■ TASK TO COMPLETE
All the lines below need to be transcribed exactly. Pictures get left out.

■ EXERCISE DATA
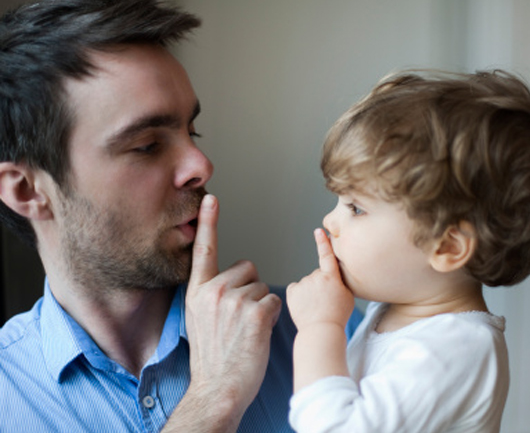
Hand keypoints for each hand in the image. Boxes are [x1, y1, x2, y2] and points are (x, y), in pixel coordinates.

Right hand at [165, 194, 281, 431]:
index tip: (210, 197)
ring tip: (246, 331)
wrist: (219, 388)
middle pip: (248, 269)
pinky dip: (272, 316)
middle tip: (239, 320)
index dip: (209, 222)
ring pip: (263, 287)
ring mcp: (234, 301)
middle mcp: (213, 291)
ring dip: (262, 306)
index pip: (204, 250)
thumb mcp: (199, 320)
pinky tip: (257, 334)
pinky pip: (275, 300)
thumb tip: (233, 281)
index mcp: (197, 292)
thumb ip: (211, 296)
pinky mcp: (256, 313)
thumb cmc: (214, 358)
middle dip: (250, 289)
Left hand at [286, 228, 354, 330]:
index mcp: (331, 276)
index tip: (319, 230)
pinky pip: (296, 289)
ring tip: (316, 307)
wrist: (321, 331)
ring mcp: (302, 284)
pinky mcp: (292, 292)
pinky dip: (299, 295)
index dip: (323, 242)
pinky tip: (305, 306)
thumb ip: (341, 280)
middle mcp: (315, 276)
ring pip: (307, 283)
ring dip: (310, 291)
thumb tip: (333, 273)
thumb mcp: (348, 295)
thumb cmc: (338, 315)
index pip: (327, 254)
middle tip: (326, 301)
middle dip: (321, 284)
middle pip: (318, 275)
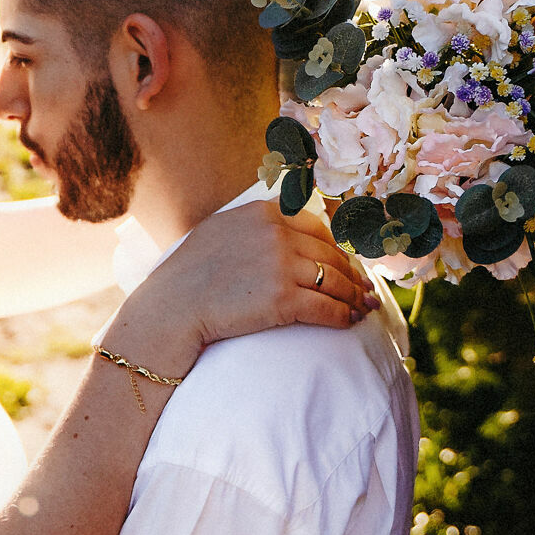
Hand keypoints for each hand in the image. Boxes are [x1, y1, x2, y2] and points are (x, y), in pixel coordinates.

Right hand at [109, 201, 372, 374]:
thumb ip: (254, 225)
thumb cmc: (187, 276)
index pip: (316, 227)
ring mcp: (281, 265)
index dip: (335, 247)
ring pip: (336, 280)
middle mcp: (277, 233)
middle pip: (331, 254)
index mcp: (263, 212)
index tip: (344, 262)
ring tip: (364, 306)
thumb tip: (284, 222)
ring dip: (354, 295)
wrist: (170, 309)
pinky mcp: (284, 299)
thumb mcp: (219, 230)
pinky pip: (328, 307)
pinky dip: (344, 316)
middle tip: (364, 288)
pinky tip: (351, 321)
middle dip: (352, 273)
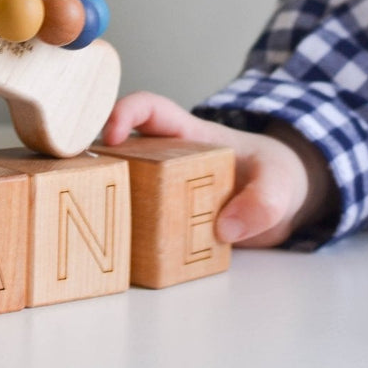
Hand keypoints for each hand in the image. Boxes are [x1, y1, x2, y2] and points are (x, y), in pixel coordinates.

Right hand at [102, 91, 334, 246]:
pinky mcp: (170, 223)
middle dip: (97, 164)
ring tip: (93, 223)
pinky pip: (143, 227)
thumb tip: (225, 228)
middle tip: (83, 186)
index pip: (150, 110)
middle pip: (122, 153)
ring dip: (109, 202)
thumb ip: (262, 202)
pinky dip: (127, 238)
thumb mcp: (280, 183)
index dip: (125, 114)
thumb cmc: (277, 175)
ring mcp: (167, 193)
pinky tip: (118, 257)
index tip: (111, 137)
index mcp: (190, 136)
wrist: (284, 203)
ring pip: (125, 191)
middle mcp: (170, 161)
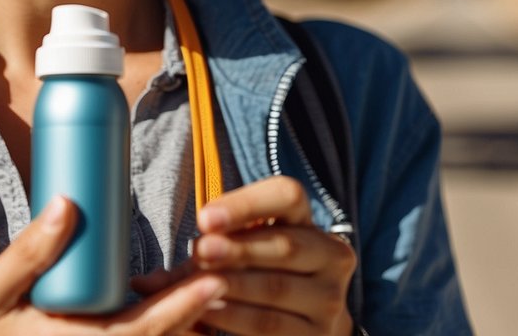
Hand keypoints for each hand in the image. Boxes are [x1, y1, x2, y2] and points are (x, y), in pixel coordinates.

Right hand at [0, 195, 228, 335]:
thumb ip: (27, 252)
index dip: (181, 310)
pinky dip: (144, 331)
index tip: (212, 282)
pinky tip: (162, 310)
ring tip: (200, 287)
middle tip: (218, 275)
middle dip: (189, 315)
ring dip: (173, 325)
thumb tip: (69, 204)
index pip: (140, 334)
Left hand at [188, 176, 356, 334]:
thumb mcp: (249, 243)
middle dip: (237, 248)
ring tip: (197, 284)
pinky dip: (234, 316)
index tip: (205, 218)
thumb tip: (185, 244)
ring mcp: (330, 298)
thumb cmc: (259, 268)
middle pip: (285, 245)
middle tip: (199, 252)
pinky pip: (270, 324)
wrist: (303, 318)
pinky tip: (208, 310)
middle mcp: (331, 255)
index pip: (287, 196)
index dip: (246, 204)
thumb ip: (225, 236)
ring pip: (276, 287)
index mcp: (309, 220)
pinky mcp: (318, 334)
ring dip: (231, 284)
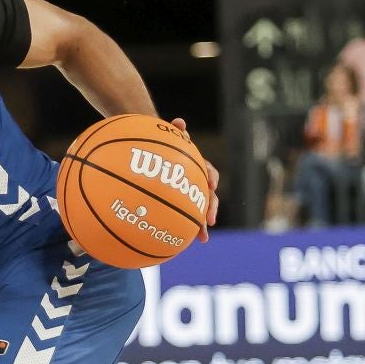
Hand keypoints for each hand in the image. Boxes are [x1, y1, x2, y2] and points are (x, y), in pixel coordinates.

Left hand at [168, 117, 219, 235]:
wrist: (153, 152)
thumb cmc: (161, 144)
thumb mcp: (166, 136)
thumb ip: (173, 130)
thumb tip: (179, 121)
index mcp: (195, 166)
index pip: (208, 171)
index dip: (211, 178)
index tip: (211, 185)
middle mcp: (196, 181)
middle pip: (208, 196)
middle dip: (210, 208)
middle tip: (210, 220)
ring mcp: (189, 193)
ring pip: (199, 210)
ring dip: (202, 224)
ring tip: (202, 238)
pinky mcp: (180, 203)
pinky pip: (183, 217)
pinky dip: (185, 229)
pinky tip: (182, 242)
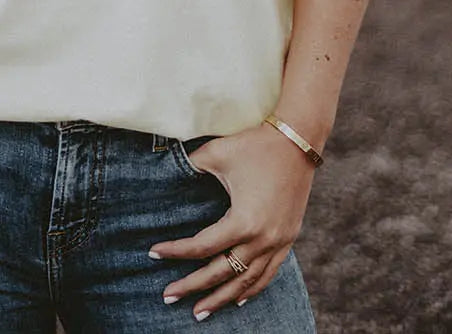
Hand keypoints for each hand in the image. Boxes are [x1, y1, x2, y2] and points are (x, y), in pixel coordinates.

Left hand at [149, 123, 315, 318]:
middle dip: (193, 287)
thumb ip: (189, 166)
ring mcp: (278, 242)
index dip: (175, 251)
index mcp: (243, 221)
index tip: (153, 253)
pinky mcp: (288, 238)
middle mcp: (262, 239)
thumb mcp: (217, 153)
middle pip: (222, 273)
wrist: (298, 139)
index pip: (202, 247)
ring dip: (221, 298)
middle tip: (168, 296)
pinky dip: (252, 289)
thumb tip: (164, 171)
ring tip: (199, 312)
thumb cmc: (254, 144)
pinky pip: (269, 273)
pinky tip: (238, 298)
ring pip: (246, 282)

■ OUTPUT FOR THIS TASK
Hand keypoints for each hand in the image. Boxes are [x1, y1, x2, y2] and points are (x, y), in pixel coordinates.

Right hand at [165, 194, 281, 431]:
index tip: (210, 197)
ring tip: (246, 331)
wrist: (219, 388)
middle pip: (248, 269)
pinky dip: (272, 316)
middle tip: (239, 320)
index dip: (209, 222)
ring pip: (263, 287)
ring mcp: (234, 301)
middle mcp: (213, 291)
ring dip: (262, 306)
index pip: (204, 250)
thumb mcp: (199, 320)
pinky tip: (257, 334)
pinky pip: (275, 300)
thumb tip: (233, 281)
index mcp: (197, 292)
thumb ip: (211, 296)
pinky mcp: (256, 313)
thumb cmc: (214, 358)
middle dip: (250, 289)
Left hand at [286, 228, 354, 330]:
index mcp: (331, 276)
index tip: (319, 230)
pinky pip: (296, 289)
ring tip: (316, 307)
wrist: (321, 331)
ring mcp: (302, 284)
pinky mcp: (292, 292)
pinky dip: (299, 295)
index dip: (323, 242)
pinky tip: (305, 306)
thumb ip: (341, 280)
middle mcp: (315, 276)
ring pip: (307, 283)
ring dip: (310, 291)
thumb tip: (333, 273)
thumb mcp: (348, 295)
thumb cmc: (338, 315)
index pip: (327, 254)
middle tip: (326, 301)
middle dip: (321, 284)
middle pip: (318, 275)
Hand keypoints for each hand in the image. Boxes are [x1, y1, x2, y2] and points are (x, y), in pixel coordinates.

Right hand at [109, 201, 372, 374]:
thumb ip: (254, 225)
thumb cmc: (187, 276)
index pip: (316, 227)
ring mcp: (281, 265)
index dip: (335, 247)
ring pip: (336, 280)
middle mcp: (277, 233)
middle pip: (331, 254)
index mcp: (263, 212)
index tip: (344, 262)
ring tip: (364, 306)
thumb tip: (284, 222)
ring dip: (354, 295)
wrist: (170, 309)
pinky mcp: (284, 299)
thumb mcp: (219, 230)
pinky pip: (328, 307)
pinky dip: (344, 316)
middle tip: (364, 288)
pinky tip: (351, 321)
middle dip: (352, 273)
Hand keypoints for each hand in the image. Boxes are [x1, y1, x2, y2] and points are (x, y), in pixel coordinates.

Right hand at [102, 91, 334, 246]:
pinky mcp: (170, 223)
middle dip: (97, 164)
ring tip: (93, 223)
pinky pip: (143, 227)
thumb tip: (225, 228)
middle tip: (83, 186)
index pip: (150, 110)
middle pip: (122, 153)
ring dip: (109, 202)
thumb ip: (262, 202)
pinky dip: (127, 238)
thumb mcp: (280, 183)
index dip: (125, 114)
thumb cmc: (277, 175)
ring mcp: (167, 193)
pinky tip: (118, 257)
index tip: (111, 137)
index mcp: (190, 136)
wrist: (284, 203)
ring pip: (125, 191)
middle mcp: (170, 161)
Hand keypoints for each hand in the image. Boxes are [x1, y1, x2, y2] and points are (x, y), in pixel coordinates.

Right hand at [0, 195, 228, 335]:
thumb ip: (27, 252)
index dip: (181, 310)
pinky dip: (144, 331)
index tip: (212, 282)
pinky tip: (162, 310)
ring tip: (200, 287)
middle tip: (218, 275)
middle dip: (189, 315)
ring dip: (173, 325)
thumb tip: (69, 204)
index pip: (140, 334)
Left hand at [188, 176, 356, 334]:
thumb mcp: (249, 243)
middle dip: (237, 248)
ring tip: (197, 284)
pinky dip: (234, 316)
index tip: (205, 218)
thumb tip: (185, 244)
ring mcp: (330, 298)
thumb cmc: (259, 268)
middle pip: (285, 245)
middle tip: (199, 252)
pinky pip: (270, 324)
wrist: (303, 318)
pinky tip: (208, 310)
middle mcp: (331, 255)
index pip: (287, 196)
index dip: (246, 204)
thumb ip: (225, 236)
ring pip: (276, 287)
index mcp: (309, 220)
pinky mcp: (318, 334)
ring dip: (231, 284)
Hand keypoints for each hand in the image. Boxes are [x1, y1, x2, y2] and points are (x, y), in pixel coordinates.

Left hand at [168, 117, 219, 235]:
wrist: (153, 152)
thumb cmc: (161, 144)
thumb mcp: (166, 136)
thumb ip: (173, 130)
thumb tip: (179, 121)
index mcp: (195, 166)
index pip: (208, 171)
index dip: (211, 178)
index tip: (211, 185)
middle mcp: (196, 181)
middle pip: (208, 196)
middle dip: (210, 208)
middle tip: (210, 220)
ring mcp: (189, 193)
ring pip: (199, 210)
ring dip: (202, 224)
ring tip: (202, 238)
pinky mcp: (180, 203)
pinky pip: (183, 217)
pinky dip: (185, 229)
pinky tip: (182, 242)
Hand keypoints for each hand in the image. Boxes are [x1, y1, x2, y2] and points are (x, y), in pixel coordinates.

Left hand at [149, 123, 315, 318]:
middle dip: (193, 287)
thumb ip: (189, 166)
ring mcp: (278, 242)
index dip: (175, 251)
index mcp: (243, 221)
index tip: (153, 253)
pinky mcp: (288, 238)
middle mcp: (262, 239)
thumb mcp: (217, 153)
middle pip: (222, 273)
wrist: (298, 139)
index pip: (202, 247)
ring dip: (221, 298)
middle tip: (168, 296)
pinky dip: (252, 289)
thumb tip: (164, 171)
ring tip: (199, 312)
thumb cmc: (254, 144)
pinky pip: (269, 273)
pinky tip: (238, 298)
ring pip: (246, 282)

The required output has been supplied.